Trascrivi senza alcuna modifica le righe comprese tra quella che contiene "on first clone." e quella che contiene "### Documentation & traceability", entrambe incluse.
------ DATI MOSTRATI ------
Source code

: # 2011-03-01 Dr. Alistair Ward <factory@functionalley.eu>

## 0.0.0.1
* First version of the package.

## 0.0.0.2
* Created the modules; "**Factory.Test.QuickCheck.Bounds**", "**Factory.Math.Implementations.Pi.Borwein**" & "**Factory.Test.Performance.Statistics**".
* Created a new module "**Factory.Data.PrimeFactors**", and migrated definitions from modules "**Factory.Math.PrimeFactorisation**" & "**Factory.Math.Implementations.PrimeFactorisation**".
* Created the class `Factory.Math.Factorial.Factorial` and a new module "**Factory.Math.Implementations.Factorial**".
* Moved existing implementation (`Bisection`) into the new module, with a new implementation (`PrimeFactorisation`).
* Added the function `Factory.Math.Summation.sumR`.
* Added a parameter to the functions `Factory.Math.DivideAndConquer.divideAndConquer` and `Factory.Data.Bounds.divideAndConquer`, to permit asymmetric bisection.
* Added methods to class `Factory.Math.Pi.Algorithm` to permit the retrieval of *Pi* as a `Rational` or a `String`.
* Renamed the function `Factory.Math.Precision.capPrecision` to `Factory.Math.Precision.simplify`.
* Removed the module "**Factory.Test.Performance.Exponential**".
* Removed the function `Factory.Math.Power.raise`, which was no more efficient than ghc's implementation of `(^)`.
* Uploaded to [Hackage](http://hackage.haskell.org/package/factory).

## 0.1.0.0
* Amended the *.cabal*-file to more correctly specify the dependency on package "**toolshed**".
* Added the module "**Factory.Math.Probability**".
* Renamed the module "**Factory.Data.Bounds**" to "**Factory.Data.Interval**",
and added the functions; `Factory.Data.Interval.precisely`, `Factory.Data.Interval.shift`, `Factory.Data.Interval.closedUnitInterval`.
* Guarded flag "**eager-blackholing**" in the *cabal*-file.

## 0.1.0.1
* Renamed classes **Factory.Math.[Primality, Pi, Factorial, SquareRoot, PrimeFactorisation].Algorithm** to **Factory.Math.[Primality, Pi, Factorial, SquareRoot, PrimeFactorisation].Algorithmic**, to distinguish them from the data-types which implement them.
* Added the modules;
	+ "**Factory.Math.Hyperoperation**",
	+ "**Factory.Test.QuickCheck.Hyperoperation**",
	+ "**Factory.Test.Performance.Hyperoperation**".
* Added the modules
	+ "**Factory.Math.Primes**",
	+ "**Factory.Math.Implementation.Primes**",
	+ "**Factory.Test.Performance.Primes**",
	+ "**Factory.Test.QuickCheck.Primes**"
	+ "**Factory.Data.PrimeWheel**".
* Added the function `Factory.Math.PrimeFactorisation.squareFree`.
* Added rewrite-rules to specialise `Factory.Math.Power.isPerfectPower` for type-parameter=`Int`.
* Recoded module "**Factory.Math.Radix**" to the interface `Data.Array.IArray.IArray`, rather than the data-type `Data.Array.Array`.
------
------ DATI MOSTRATI ------
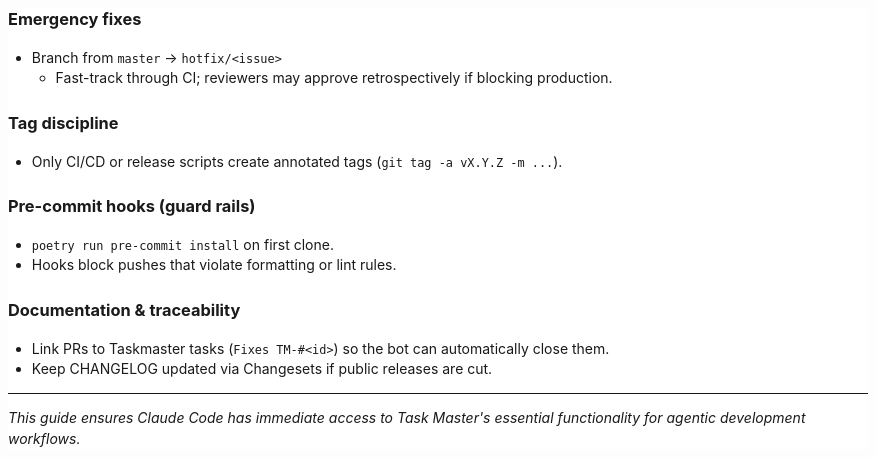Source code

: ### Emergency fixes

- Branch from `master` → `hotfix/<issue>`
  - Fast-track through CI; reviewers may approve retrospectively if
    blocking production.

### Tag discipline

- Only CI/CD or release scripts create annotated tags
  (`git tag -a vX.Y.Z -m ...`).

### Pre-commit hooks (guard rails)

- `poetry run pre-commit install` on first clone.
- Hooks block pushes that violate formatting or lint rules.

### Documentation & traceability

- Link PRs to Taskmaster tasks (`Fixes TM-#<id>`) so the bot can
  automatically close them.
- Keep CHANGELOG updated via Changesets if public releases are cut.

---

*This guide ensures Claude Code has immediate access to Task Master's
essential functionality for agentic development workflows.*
------
▶ [COMPITO SVOLTO]:
- `poetry run pre-commit install` on first clone.
- Hooks block pushes that violate formatting or lint rules.

### Documentation & traceability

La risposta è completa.